> [The problem]:
Could you retype the material below exactly, everything from the line containing "Return results in <instances>...</instances>. Mask" down to the line containing "336H148L149 341H150L151 344H152L151", both included?
--- begin Extracted information ---
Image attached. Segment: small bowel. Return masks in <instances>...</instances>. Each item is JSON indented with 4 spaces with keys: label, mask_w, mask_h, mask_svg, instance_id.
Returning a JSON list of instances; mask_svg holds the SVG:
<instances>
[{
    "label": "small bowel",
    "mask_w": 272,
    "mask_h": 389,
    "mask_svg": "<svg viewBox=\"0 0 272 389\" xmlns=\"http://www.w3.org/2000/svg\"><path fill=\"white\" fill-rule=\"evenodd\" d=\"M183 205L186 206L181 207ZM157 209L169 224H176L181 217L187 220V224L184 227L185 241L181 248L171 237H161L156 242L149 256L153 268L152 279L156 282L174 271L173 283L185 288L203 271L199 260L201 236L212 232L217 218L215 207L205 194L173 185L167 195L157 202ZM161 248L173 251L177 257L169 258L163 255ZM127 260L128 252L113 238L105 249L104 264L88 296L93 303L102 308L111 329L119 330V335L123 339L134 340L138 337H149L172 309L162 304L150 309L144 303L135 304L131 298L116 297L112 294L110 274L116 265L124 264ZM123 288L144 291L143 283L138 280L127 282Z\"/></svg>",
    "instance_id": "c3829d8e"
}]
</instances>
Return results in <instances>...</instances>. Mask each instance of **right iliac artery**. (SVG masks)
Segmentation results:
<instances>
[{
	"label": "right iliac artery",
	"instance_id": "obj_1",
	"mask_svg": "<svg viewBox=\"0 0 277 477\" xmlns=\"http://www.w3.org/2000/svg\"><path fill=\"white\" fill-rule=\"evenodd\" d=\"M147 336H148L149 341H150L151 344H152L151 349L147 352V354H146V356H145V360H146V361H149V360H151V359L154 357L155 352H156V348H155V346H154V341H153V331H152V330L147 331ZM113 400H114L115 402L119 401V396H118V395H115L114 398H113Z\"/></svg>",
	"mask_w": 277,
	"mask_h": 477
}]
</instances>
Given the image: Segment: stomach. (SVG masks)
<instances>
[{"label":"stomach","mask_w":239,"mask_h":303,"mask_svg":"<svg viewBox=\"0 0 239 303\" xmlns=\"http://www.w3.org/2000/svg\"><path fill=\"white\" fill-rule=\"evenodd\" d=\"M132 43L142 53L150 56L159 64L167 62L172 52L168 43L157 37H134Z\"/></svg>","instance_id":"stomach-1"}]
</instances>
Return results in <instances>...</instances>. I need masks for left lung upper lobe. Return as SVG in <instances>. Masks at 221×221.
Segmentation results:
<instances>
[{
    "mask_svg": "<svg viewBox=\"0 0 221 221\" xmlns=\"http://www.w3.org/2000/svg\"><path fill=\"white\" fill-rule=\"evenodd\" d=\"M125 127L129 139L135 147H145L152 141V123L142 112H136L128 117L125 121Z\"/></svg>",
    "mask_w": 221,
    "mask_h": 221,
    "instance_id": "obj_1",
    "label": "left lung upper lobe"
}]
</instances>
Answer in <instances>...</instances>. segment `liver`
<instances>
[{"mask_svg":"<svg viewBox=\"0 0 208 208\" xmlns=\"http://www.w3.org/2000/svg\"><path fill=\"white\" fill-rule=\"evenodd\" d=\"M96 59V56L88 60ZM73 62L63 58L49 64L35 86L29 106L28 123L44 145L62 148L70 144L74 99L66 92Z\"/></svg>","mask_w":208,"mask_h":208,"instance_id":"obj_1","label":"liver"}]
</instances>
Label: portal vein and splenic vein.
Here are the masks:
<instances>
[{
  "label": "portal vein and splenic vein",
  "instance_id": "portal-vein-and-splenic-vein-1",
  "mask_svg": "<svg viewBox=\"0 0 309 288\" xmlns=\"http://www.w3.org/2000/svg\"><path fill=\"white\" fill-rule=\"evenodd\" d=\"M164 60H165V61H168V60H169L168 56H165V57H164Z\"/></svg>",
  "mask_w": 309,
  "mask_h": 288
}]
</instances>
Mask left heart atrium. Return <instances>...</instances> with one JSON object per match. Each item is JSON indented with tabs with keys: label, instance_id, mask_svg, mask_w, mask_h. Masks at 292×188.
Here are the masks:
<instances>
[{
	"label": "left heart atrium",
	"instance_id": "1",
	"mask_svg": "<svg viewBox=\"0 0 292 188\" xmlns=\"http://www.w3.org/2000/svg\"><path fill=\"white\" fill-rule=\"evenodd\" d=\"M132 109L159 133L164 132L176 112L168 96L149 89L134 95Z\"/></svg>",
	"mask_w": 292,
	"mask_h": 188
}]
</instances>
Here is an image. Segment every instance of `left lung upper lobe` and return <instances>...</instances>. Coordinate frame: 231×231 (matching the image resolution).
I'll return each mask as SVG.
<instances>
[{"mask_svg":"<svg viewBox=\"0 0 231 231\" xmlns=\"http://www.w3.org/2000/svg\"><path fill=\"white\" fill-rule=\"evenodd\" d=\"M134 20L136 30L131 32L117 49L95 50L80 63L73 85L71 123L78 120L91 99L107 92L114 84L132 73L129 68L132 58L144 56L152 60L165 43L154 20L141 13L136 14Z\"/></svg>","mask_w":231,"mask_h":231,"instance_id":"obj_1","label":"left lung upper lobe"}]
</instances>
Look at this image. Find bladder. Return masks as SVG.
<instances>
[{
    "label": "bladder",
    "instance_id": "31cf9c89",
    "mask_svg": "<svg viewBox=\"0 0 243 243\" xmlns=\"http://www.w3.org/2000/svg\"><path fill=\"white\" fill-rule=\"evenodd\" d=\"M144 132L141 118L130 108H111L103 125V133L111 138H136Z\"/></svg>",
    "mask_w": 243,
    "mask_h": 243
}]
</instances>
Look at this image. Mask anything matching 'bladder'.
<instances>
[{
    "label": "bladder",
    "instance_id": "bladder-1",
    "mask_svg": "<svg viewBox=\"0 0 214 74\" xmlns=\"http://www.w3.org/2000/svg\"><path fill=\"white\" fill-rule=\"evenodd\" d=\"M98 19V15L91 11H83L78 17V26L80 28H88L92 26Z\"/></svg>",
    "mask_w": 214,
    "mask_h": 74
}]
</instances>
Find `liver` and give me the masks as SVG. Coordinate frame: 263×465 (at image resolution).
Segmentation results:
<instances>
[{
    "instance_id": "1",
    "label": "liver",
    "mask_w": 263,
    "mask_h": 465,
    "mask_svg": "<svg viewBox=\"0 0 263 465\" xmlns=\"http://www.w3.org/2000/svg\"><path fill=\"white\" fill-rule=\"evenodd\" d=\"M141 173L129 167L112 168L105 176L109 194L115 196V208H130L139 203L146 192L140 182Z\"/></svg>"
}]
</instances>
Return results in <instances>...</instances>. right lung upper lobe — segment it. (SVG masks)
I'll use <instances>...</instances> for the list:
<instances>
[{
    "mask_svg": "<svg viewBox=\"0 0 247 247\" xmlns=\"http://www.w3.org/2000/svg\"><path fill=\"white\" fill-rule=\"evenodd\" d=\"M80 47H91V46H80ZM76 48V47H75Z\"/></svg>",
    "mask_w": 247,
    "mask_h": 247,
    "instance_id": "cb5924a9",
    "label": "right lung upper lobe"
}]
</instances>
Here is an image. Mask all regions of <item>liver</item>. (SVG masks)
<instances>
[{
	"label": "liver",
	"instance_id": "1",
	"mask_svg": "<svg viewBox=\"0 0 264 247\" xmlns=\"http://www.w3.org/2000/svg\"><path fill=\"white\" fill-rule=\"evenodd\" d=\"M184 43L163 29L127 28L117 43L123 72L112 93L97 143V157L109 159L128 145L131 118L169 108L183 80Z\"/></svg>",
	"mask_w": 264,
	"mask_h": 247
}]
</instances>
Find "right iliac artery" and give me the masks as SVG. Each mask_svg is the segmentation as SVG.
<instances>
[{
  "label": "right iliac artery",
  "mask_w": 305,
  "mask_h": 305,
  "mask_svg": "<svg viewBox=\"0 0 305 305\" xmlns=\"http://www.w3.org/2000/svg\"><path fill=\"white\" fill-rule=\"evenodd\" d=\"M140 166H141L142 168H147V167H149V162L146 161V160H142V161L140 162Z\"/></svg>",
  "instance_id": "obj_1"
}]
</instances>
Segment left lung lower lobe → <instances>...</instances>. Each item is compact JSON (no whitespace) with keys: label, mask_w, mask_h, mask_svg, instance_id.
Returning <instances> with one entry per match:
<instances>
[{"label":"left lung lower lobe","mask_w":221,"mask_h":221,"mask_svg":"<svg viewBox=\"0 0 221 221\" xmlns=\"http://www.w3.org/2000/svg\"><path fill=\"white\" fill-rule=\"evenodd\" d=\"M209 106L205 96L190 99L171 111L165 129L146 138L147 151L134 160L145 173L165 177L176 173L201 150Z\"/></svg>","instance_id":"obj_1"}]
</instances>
--- end Extracted information ---
> [Correct answer]:
Return results in <instances>...</instances>. Mask each instance of **right iliac artery**. (SVG masks)
Segmentation results:
<instances>
[{
	"label": "right iliac artery",
	"instance_id": "obj_1",
	"mask_svg": "<svg viewBox=\"0 0 277 477\" xmlns=\"http://www.w3.org/2000/svg\"><path fill=\"white\" fill-rule=\"evenodd\" d=\"M147 336H148L149 341H150L151 344H152L151 349L147 352V354H146V356H145V360H146V361H149V360H151V359L154 357L155 352H156V348H155V346H154V341H153V331H152V330L147 331ZM113 400H114L115 402L119 401V396H118V395H115L114 398H113Z\"/></svg>",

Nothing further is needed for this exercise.